(Data section Opens)
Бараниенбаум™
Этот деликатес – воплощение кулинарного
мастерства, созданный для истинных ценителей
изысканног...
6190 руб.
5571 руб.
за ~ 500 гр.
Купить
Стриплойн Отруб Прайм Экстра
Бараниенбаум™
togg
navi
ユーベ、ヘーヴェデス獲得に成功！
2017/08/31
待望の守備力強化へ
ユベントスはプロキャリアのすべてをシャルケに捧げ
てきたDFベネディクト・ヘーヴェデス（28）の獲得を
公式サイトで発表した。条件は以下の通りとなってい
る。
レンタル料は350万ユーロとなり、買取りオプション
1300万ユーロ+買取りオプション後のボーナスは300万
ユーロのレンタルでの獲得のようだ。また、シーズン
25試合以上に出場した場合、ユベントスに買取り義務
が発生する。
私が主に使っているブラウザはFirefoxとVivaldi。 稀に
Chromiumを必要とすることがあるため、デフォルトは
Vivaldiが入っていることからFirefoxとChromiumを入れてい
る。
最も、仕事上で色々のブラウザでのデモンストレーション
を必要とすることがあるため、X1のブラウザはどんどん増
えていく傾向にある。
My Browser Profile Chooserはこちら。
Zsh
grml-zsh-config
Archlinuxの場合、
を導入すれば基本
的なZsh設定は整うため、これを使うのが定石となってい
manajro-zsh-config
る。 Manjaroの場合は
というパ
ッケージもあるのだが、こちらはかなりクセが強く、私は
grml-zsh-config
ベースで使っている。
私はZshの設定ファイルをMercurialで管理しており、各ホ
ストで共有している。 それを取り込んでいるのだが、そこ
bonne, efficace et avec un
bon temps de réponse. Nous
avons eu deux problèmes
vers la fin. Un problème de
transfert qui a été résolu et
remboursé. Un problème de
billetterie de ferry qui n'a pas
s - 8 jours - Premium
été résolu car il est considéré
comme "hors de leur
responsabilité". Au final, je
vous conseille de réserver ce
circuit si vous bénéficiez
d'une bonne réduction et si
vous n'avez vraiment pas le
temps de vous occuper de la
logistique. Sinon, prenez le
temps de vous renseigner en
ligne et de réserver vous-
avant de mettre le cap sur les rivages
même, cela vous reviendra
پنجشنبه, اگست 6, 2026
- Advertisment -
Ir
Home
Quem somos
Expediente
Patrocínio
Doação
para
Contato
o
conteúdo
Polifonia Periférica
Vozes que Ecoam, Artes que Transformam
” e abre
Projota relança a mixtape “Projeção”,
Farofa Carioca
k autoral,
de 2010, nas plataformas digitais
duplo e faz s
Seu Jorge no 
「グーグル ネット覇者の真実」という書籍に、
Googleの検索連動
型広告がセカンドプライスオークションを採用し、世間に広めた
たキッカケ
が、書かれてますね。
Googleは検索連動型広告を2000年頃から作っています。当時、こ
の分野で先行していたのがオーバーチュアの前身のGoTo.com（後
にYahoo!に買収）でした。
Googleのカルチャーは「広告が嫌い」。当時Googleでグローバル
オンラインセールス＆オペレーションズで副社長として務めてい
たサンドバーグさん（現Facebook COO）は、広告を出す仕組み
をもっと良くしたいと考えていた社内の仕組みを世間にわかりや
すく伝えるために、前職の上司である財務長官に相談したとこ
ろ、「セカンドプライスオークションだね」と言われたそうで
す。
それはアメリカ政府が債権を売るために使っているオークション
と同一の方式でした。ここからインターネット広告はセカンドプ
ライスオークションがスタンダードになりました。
(Data section Closes)
(Data section Opens)
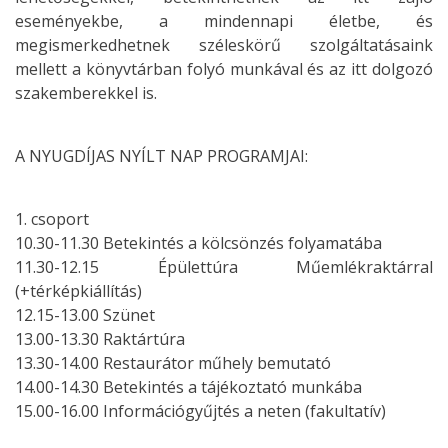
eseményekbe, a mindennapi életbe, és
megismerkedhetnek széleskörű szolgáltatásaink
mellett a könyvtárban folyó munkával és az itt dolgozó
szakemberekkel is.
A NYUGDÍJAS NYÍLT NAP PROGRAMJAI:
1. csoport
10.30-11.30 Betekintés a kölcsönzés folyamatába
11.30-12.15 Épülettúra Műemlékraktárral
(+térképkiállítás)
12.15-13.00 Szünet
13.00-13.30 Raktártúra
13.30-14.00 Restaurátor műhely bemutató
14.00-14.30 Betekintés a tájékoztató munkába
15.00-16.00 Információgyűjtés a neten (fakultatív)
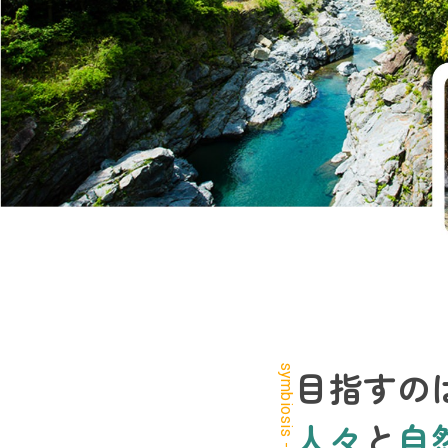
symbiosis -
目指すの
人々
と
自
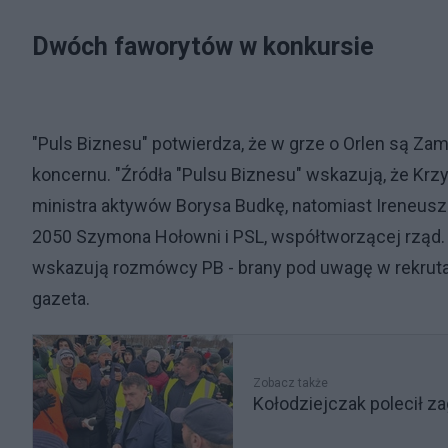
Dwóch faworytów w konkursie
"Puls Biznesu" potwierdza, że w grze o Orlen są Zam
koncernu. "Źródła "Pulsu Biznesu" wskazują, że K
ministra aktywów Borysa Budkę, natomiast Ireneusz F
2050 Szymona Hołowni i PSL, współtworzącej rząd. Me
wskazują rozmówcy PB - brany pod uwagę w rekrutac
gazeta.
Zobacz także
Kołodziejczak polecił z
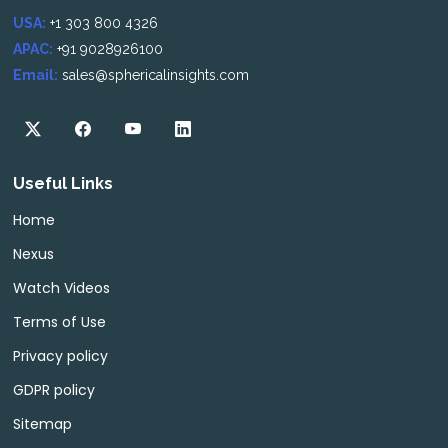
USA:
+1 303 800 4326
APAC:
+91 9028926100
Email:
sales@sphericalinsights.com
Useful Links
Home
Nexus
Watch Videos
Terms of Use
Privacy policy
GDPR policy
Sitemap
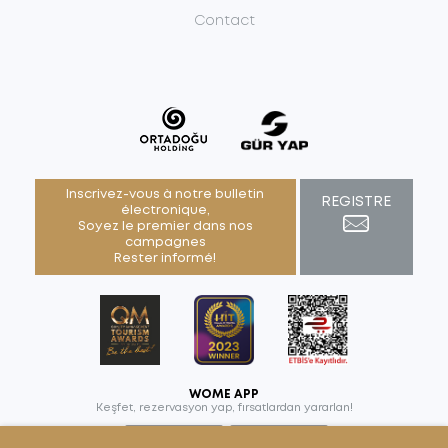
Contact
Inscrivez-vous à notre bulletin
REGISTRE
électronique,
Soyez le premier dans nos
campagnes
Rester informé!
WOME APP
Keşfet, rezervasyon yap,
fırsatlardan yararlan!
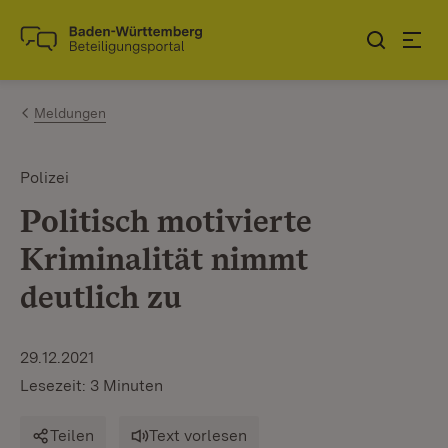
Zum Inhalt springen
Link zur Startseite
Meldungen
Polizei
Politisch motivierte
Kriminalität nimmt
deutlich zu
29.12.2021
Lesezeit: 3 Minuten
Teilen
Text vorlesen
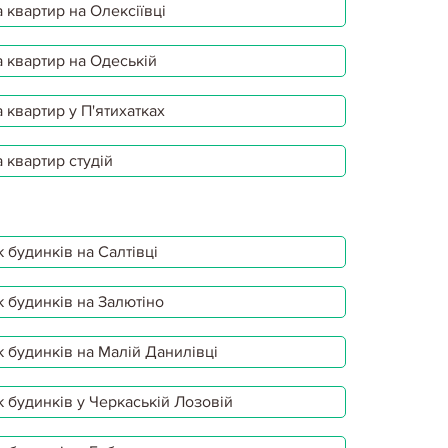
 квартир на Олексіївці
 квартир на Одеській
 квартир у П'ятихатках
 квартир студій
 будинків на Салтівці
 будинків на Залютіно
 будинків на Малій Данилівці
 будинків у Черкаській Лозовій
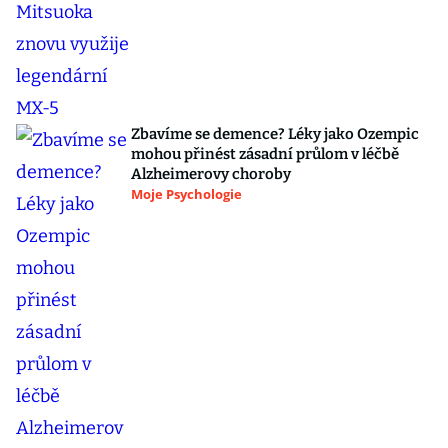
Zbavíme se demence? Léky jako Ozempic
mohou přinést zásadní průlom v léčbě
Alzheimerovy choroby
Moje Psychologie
(Data section Closes)
Activity. Working from the material above, retype exactly the lines from the one with "Au final, je" through the one with "ライスオークションがスタンダードになりました。", both included, and only those lines.

Exercise result.
responsabilité". Au final, je
vous conseille de réserver ce
circuit si vous bénéficiez
d'une bonne réduction et si
vous n'avez vraiment pas le
temps de vous occuper de la
logistique. Sinon, prenez le
temps de vous renseigner en
ligne et de réserver vous-
avant de mettre le cap sur les rivages
même, cela vous reviendra
پنجشنبه, اگست 6, 2026
- Advertisment -
Ir
Home
Quem somos
Expediente
Patrocínio
Doação
para
Contato
o
conteúdo
Polifonia Periférica
Vozes que Ecoam, Artes que Transformam
” e abre
Projota relança a mixtape “Projeção”,
Farofa Carioca
k autoral,
de 2010, nas plataformas digitais
duplo e faz s
Seu Jorge no 
「グーグル ネット覇者の真実」という書籍に、
Googleの検索連動
型広告がセカンドプライスオークションを採用し、世間に広めた
たキッカケ
が、書かれてますね。
Googleは検索連動型広告を2000年頃から作っています。当時、こ
の分野で先行していたのがオーバーチュアの前身のGoTo.com（後
にYahoo!に買収）でした。
Googleのカルチャーは「広告が嫌い」。当時Googleでグローバル
オンラインセールス＆オペレーションズで副社長として務めてい
たサンドバーグさん（現Facebook COO）は、広告を出す仕組み
をもっと良くしたいと考えていた社内の仕組みを世間にわかりや
すく伝えるために、前職の上司である財務長官に相談したとこ
ろ、「セカンドプライスオークションだね」と言われたそうで
す。
それはアメリカ政府が債権を売るために使っているオークション
と同一の方式でした。ここからインターネット広告はセカンドプ
ライスオークションがスタンダードになりました。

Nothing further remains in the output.